Google has begun to build its own custom application-specific integrated circuit (ASIC) chip called tensor processing units (TPUs), Google chief executive Sundar Pichai said today at the Google I/O developer conference in Mountain View, California. The name is inspired by Google’s TensorFlow open source deep learning framework. But the technology is one of a kind — something that makes sense only at Google scale.

These TPUs were used in the AlphaGo artificial intelligence (AI) powered Go player that beat top-ranked Go player Lee Sedol, Pichai said. It also works inside Google search and Google Street View. Now it sounds like they will become available for other companies to use, too.

“When you use the Google Cloud Platform, you can take advantage of TPUs as well,” Pichai said.

How TPUs compare with other chips.

Above: How TPUs compare with other chips.

Image Credit: Ken Yeung/VentureBeat

Specialty hardware — sort of taking a cue from the holographic processing unit (HPU) inside Microsoft’s HoloLens augmented reality headset — will not be the only thing that will make the Google public cloud stand out from market leader Amazon Web Services (AWS).

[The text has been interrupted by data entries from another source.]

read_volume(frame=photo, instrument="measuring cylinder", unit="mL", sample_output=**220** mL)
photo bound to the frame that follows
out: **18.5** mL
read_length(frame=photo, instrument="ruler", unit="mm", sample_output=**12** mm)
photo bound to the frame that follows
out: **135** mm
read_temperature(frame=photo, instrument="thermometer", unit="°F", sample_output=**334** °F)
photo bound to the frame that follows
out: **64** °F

Also, over time Google will expose more and more machine learning APIs, Pichai said. Google has already launched the Cloud Machine Learning Platform service and the Vision API.

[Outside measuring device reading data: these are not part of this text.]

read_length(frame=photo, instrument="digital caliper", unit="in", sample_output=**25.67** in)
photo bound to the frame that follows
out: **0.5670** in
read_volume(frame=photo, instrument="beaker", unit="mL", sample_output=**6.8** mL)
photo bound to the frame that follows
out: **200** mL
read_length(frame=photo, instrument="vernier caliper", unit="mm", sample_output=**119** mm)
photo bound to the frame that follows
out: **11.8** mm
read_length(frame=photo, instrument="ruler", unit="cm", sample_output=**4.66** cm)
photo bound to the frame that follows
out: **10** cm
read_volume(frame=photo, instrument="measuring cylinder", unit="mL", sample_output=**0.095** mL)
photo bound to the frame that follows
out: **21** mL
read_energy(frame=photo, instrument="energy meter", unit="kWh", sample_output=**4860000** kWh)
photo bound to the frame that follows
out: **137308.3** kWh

“Our goal is to lead the industry on machine learning and make that innovation available to our customers,” Google distinguished hardware engineer Norm Jouppi wrote in a blog post. “Building TPUs into our infrastructure stack will allow us to bring the power of Google to developers across software like TensorFlow and Cloud Machine Learning with advanced acceleration capabilities. Machine Learning is transforming how developers build intelligent applications that benefit customers and consumers, and we’re excited to see the possibilities come to life.”

Presumably the TPU chips will be useful for AI. But GPUs are being used to power databases like Nvidia-backed MapD. Time will tell just how much the TPUs will cost and how easy it will be to develop for them.